#### GIVEN DATA ####

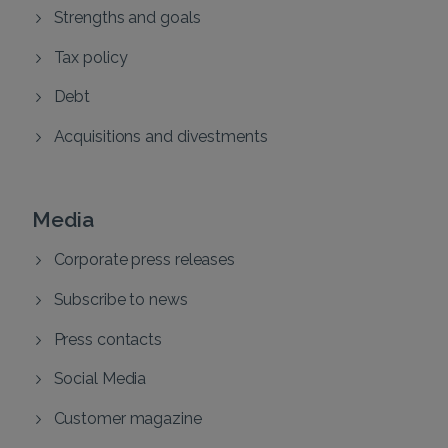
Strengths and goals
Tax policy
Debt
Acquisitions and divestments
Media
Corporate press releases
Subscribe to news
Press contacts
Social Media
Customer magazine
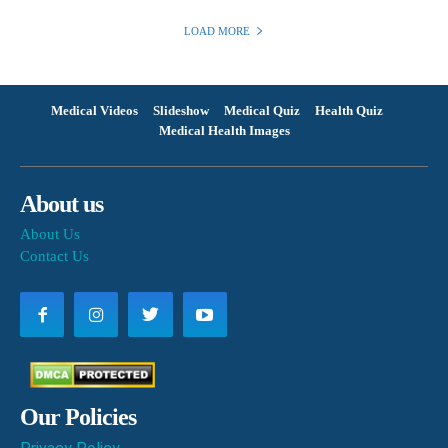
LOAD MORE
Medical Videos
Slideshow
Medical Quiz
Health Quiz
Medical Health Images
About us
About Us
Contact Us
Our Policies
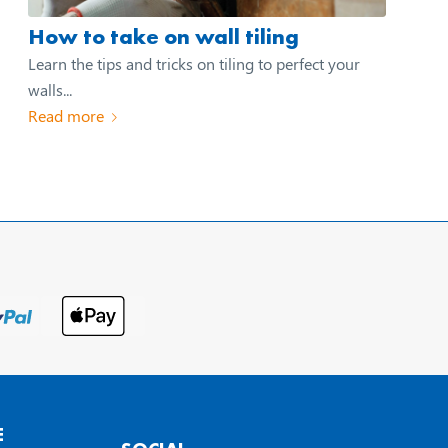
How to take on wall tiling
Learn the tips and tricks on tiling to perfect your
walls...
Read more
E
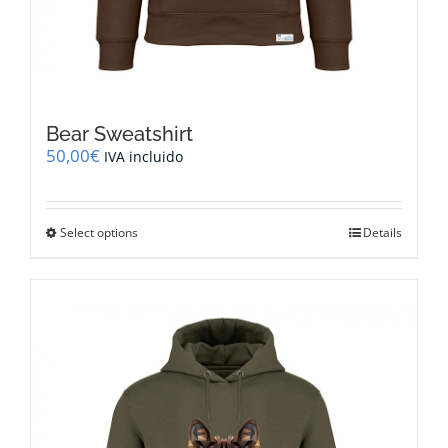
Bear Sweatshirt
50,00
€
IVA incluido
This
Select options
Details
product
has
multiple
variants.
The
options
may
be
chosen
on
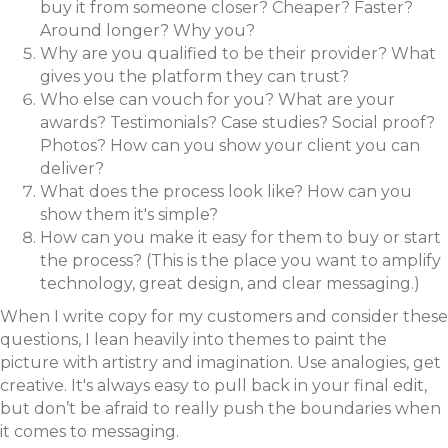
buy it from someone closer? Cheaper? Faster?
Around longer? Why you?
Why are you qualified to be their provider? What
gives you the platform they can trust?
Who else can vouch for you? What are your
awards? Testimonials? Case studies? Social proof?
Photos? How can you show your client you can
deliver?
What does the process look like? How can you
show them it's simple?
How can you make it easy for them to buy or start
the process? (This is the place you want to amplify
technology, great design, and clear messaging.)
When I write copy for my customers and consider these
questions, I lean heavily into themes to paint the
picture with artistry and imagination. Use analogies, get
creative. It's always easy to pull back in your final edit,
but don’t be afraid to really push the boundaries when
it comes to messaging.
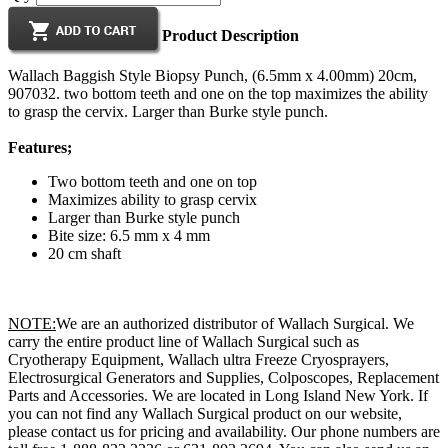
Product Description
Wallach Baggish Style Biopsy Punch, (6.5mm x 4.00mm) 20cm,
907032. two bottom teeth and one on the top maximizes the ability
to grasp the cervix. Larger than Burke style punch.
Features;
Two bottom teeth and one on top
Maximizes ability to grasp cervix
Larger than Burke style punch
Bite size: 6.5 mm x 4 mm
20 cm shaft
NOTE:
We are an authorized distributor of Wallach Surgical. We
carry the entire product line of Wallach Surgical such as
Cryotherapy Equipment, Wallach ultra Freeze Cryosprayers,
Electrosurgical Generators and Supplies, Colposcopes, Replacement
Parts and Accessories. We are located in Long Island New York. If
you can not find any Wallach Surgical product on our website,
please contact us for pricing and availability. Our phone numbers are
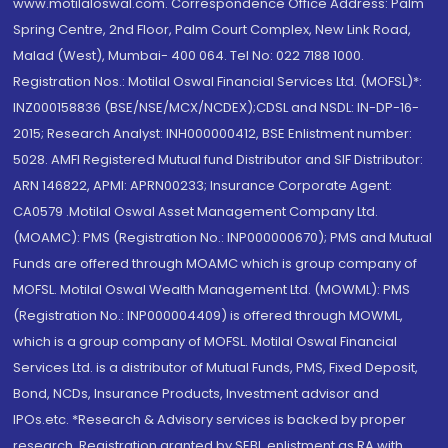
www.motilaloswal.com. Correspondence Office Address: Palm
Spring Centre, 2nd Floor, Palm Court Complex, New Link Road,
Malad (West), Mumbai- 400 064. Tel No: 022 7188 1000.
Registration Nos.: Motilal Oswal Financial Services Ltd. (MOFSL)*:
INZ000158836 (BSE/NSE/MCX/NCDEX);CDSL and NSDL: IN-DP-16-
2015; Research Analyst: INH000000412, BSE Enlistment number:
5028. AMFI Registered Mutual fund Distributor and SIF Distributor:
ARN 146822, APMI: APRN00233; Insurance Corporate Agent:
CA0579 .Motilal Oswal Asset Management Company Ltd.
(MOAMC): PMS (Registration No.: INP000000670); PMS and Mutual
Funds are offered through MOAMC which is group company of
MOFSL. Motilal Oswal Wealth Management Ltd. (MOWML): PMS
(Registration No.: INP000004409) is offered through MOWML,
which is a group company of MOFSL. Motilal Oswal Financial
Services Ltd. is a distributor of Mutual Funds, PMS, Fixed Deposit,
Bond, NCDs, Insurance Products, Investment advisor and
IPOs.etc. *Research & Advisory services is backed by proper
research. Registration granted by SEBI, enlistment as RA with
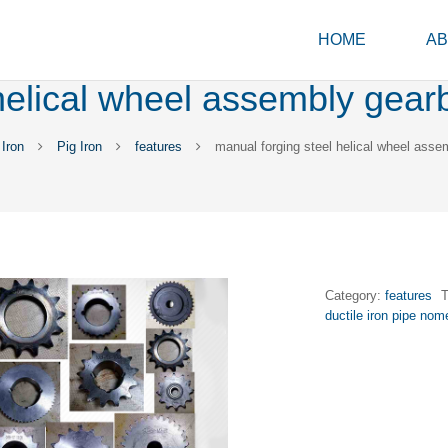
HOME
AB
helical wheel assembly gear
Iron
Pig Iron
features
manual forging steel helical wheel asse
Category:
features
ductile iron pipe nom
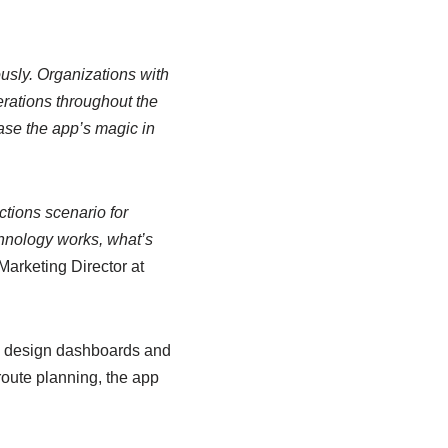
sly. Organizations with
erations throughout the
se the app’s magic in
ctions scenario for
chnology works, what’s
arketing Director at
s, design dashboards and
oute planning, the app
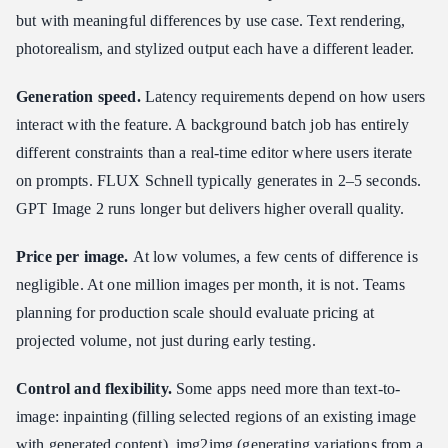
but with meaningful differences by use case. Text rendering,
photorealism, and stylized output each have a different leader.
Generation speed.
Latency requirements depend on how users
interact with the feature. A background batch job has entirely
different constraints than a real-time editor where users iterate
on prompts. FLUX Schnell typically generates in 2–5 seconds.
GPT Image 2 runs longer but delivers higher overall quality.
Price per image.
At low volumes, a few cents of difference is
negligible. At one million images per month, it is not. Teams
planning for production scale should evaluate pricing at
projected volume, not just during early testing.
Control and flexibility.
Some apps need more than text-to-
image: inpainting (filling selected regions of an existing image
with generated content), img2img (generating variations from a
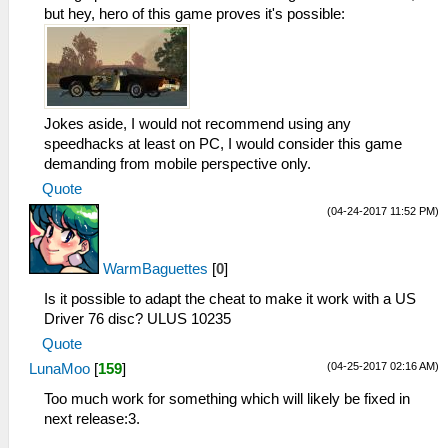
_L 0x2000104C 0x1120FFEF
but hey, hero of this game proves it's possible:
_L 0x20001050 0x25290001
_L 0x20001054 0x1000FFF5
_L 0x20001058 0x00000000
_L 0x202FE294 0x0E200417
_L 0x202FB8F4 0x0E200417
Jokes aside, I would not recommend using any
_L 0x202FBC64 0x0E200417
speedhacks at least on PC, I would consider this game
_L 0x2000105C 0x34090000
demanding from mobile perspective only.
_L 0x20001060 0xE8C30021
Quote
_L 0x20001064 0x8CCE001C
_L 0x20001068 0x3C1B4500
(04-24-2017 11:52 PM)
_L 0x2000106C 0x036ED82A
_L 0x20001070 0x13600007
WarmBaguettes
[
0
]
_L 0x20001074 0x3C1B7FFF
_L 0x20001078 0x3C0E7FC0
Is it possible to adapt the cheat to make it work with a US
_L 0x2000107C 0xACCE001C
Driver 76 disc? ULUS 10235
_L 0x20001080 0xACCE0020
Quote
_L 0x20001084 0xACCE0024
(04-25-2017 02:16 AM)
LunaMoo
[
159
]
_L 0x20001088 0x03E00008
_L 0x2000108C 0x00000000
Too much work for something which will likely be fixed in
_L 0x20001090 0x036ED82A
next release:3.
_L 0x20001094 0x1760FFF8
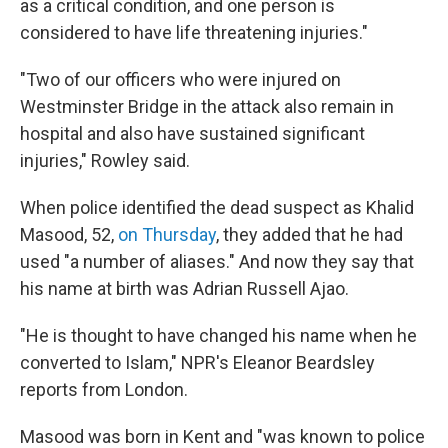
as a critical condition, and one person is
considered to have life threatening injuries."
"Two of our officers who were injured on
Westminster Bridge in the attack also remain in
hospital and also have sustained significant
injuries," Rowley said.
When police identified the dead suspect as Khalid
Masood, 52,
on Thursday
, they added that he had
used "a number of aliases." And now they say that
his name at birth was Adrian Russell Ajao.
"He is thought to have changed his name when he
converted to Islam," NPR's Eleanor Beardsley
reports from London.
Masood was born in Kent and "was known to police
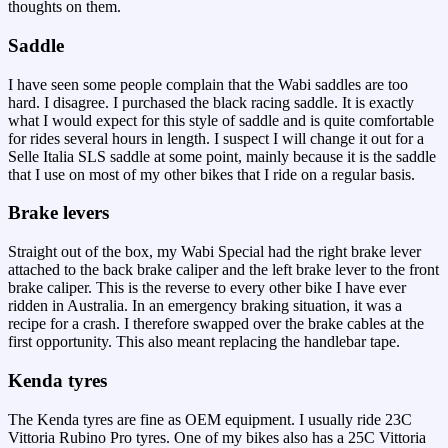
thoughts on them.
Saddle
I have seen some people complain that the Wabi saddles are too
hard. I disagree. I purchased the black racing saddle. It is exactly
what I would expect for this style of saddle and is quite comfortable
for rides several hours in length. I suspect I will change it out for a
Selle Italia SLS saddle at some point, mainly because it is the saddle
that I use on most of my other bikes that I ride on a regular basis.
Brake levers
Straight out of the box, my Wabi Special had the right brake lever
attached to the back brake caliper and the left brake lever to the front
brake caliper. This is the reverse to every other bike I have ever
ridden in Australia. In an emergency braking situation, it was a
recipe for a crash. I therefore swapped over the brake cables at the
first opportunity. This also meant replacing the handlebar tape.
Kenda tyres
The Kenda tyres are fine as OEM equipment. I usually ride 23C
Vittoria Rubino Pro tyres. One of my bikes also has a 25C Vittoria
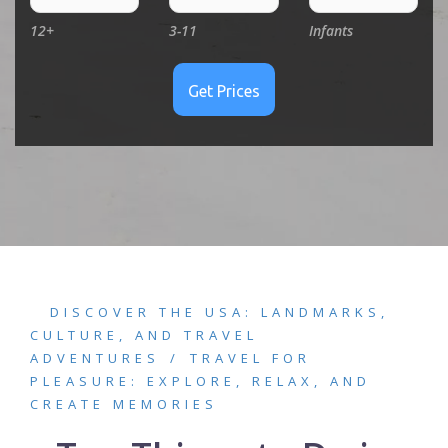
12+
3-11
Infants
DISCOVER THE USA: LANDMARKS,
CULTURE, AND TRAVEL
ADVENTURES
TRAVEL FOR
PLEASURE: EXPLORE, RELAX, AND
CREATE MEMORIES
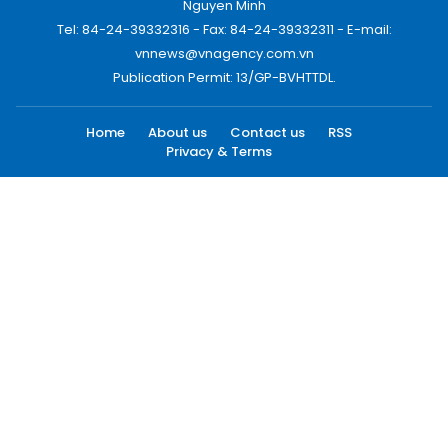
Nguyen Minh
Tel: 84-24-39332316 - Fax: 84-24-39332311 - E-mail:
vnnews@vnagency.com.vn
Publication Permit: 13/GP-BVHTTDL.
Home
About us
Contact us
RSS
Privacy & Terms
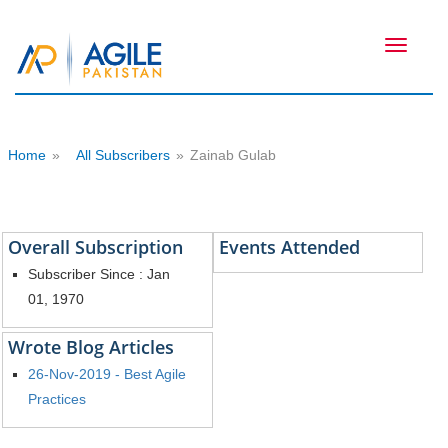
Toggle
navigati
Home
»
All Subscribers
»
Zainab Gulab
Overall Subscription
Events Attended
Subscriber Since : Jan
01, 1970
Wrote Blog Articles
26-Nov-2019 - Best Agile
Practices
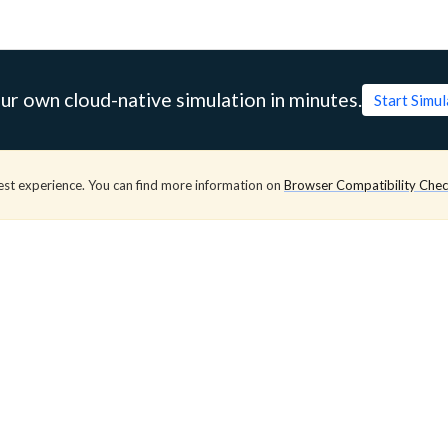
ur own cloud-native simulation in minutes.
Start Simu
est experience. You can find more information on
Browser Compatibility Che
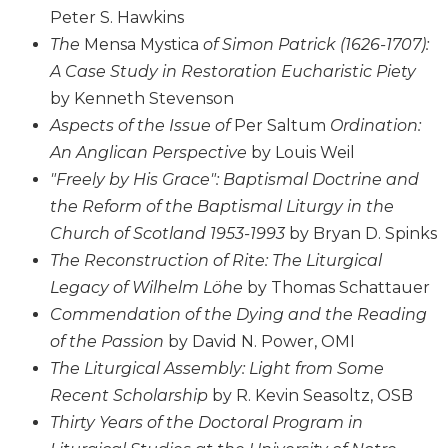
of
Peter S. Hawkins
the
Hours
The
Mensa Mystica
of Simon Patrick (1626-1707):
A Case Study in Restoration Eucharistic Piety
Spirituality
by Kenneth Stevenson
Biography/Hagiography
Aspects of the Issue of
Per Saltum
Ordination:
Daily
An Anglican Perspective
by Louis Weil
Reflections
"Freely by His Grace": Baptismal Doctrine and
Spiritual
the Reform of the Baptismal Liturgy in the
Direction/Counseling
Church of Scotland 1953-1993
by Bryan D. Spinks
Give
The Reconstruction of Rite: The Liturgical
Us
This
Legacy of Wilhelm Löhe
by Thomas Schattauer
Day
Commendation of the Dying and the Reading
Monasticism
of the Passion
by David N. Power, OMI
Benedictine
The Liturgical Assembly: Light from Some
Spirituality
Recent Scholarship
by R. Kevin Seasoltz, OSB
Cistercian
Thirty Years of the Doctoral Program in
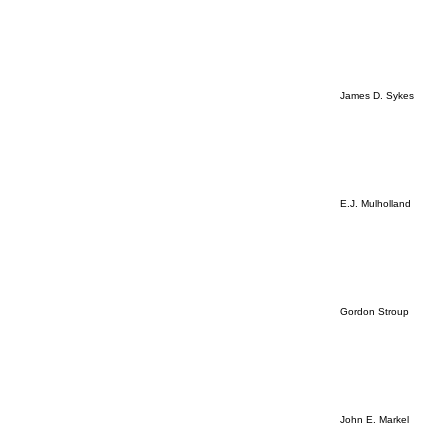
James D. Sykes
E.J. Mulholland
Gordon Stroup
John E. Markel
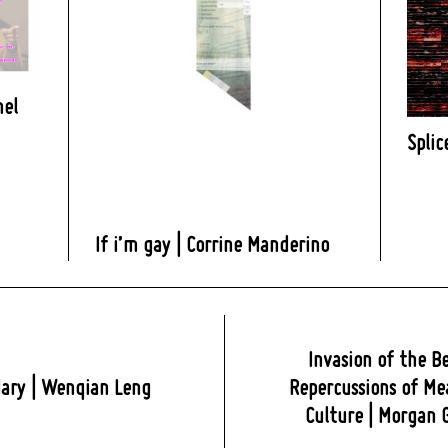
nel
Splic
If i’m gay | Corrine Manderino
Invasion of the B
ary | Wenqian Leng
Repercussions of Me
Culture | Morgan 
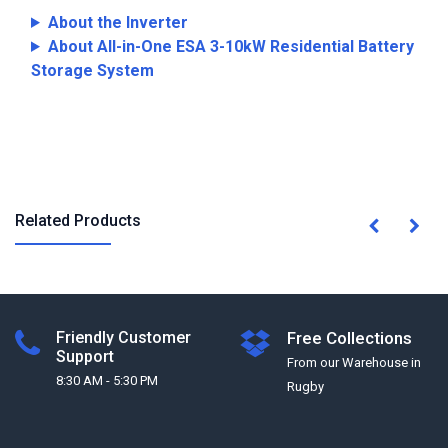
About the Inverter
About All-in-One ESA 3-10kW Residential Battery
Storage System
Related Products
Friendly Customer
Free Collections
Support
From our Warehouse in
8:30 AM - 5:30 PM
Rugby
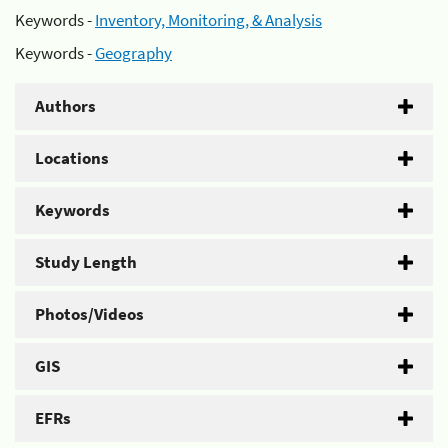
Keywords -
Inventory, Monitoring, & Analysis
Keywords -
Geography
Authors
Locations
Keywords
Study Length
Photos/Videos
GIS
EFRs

####

PROBLEM DESCRIPTION ->
Gather every line in the records above that contains the word "Baptismal", matching case exactly.

SOLUTION ->
"Freely by His Grace": Baptismal Doctrine and
the Reform of the Baptismal Liturgy in the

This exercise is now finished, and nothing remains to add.